§ What to produce
Return each entry word for word and skip its pictures.

§ Available data
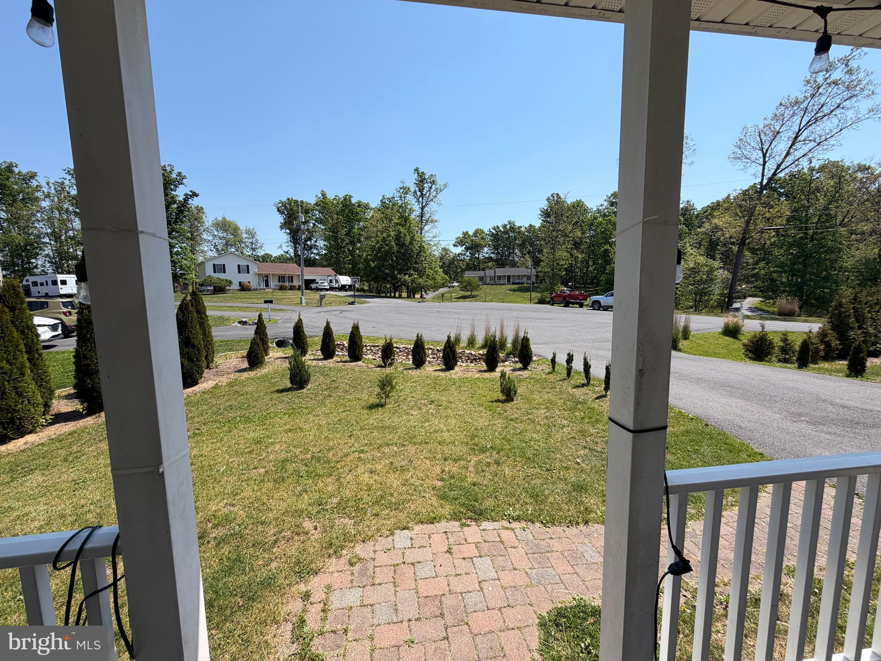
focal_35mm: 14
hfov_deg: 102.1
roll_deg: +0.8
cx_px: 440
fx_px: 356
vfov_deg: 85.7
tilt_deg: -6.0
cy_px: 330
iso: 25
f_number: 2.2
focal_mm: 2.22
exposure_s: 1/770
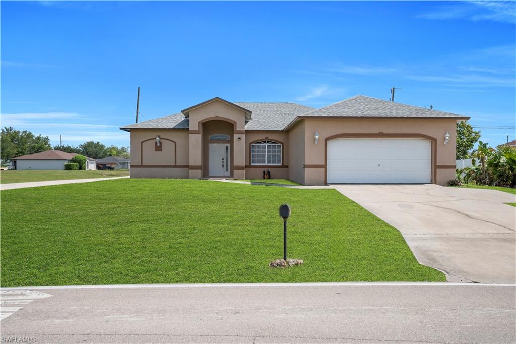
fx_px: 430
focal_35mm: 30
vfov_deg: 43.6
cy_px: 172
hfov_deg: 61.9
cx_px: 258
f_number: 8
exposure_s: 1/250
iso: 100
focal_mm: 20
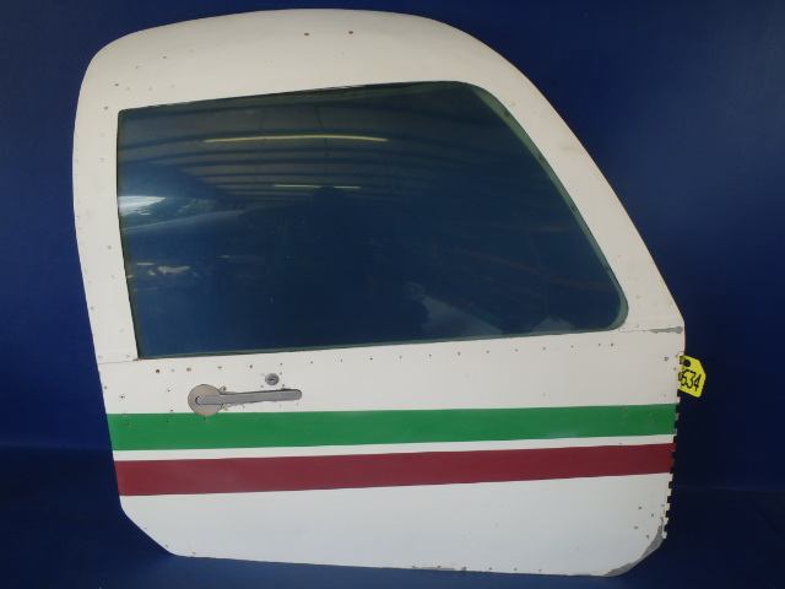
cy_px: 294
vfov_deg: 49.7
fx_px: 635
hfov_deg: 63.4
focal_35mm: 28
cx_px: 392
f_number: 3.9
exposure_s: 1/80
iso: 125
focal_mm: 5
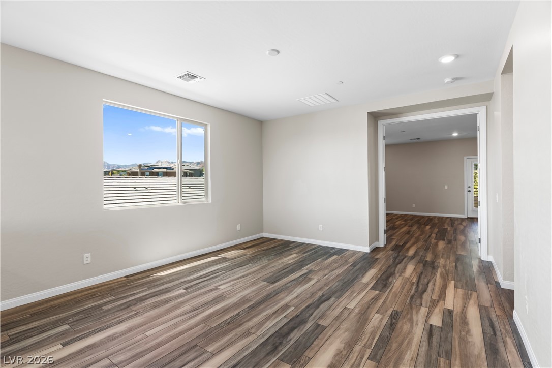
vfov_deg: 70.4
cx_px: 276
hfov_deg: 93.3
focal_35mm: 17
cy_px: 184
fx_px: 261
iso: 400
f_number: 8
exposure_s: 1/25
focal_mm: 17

§ The completed task
focal_35mm: 14
hfov_deg: 102.1
roll_deg: +0.8
cx_px: 440
fx_px: 356
vfov_deg: 85.7
tilt_deg: -6.0
cy_px: 330
iso: 25
f_number: 2.2
focal_mm: 2.22
exposure_s: 1/770
fx_px: 430
focal_35mm: 30
vfov_deg: 43.6
cy_px: 172
hfov_deg: 61.9
cx_px: 258
f_number: 8
exposure_s: 1/250
iso: 100
focal_mm: 20
cy_px: 294
vfov_deg: 49.7
fx_px: 635
hfov_deg: 63.4
focal_35mm: 28
cx_px: 392
f_number: 3.9
exposure_s: 1/80
iso: 125
focal_mm: 5
vfov_deg: 70.4
cx_px: 276
hfov_deg: 93.3
focal_35mm: 17
cy_px: 184
fx_px: 261
iso: 400
f_number: 8
exposure_s: 1/25
focal_mm: 17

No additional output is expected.